10. WFY’s call to action
- Plan with purpose: Choose at least one activity that supports local artisans or conservation.
- Travel light, spend local: Offset carbon with train journeys; buy crafts directly.
- Record oral histories: A smartphone interview with an elder is priceless heritage.
- Share responsibly: Tag #SummerRootsWFY to inspire others while respecting privacy and sacred spaces.
Home is a journey, not a postcode
For the global Indian family in 2025, a summer holiday is no longer a postcard snap at the Taj but an act of reclamation. It is walking a dusty lane where ancestors once trod, tasting millet recipes nearly forgotten, and leaving behind more than footprints—perhaps a scholarship, a restored cistern, or simply a story retold around another dinner table in another hemisphere.
As flight boards flip through June and July, the chorus of accents at Indian airports becomes a living archive of migration and return. Summer roots, it turns out, grow deep—and in that soil, both homeland and diaspora find new futures to harvest.
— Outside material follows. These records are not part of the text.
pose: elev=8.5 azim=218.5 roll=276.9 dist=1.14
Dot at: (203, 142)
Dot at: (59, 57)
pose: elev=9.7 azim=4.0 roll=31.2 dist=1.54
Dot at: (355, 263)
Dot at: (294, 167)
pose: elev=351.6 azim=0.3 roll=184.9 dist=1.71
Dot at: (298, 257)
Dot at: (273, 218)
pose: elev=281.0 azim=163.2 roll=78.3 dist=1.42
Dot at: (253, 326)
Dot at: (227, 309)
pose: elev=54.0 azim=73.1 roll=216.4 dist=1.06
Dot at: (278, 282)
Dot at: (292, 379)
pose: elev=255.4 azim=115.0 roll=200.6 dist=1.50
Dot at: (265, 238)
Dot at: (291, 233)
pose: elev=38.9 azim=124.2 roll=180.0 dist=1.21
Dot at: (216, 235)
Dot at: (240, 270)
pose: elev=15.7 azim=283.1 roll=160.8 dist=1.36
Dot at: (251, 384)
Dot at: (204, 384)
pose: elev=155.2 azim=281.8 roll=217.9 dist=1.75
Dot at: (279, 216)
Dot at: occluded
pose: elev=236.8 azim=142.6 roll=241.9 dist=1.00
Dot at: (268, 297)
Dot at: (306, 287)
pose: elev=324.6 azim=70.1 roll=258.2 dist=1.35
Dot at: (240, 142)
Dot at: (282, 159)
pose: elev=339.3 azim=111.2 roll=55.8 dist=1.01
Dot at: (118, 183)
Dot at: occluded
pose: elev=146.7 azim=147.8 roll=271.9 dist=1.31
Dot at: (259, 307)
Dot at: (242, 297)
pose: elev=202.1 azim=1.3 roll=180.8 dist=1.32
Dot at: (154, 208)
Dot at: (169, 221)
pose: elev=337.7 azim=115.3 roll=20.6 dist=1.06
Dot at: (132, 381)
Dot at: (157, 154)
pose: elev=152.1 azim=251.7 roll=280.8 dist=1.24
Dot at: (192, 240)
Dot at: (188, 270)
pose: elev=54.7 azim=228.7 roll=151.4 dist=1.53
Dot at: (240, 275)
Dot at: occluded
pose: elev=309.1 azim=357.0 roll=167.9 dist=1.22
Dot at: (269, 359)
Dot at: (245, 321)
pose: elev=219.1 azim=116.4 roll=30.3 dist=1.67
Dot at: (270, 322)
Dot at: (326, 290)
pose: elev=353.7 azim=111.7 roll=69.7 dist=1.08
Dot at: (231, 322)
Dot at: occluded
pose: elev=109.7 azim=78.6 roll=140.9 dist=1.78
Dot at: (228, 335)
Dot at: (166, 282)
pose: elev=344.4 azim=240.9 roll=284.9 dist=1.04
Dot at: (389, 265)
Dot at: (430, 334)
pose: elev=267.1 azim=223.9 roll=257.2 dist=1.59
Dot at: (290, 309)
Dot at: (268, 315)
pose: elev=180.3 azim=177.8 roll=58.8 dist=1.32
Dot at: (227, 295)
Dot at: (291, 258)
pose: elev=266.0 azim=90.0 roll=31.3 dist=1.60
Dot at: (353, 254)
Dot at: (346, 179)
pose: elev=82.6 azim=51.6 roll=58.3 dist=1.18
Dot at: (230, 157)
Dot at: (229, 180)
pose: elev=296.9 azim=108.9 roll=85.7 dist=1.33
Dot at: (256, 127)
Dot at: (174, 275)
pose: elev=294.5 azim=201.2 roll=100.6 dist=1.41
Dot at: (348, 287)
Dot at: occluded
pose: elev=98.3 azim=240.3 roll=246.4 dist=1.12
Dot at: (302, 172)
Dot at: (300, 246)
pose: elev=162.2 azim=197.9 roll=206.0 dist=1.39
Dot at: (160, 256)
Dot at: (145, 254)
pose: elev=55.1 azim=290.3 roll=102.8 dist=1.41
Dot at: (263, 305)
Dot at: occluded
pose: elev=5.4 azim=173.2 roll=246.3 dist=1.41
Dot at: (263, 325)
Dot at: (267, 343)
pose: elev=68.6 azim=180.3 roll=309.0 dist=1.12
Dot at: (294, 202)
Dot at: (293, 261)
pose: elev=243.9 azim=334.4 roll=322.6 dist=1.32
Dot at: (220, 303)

Travel Desk at The WFY, chronicling global Indian journeys from Guyana to Gokarna.
(tourism.gov.in, timesofindia.indiatimes.com, timesofindia.indiatimes.com, gujarattourism.com, profit.pakistantoday.com.pk, 24newshd.tv, timesofindia.indiatimes.com, business-standard.com, newindiaabroad.com, timesofindia.indiatimes.com, theguardian.com, hospitalitynews.in)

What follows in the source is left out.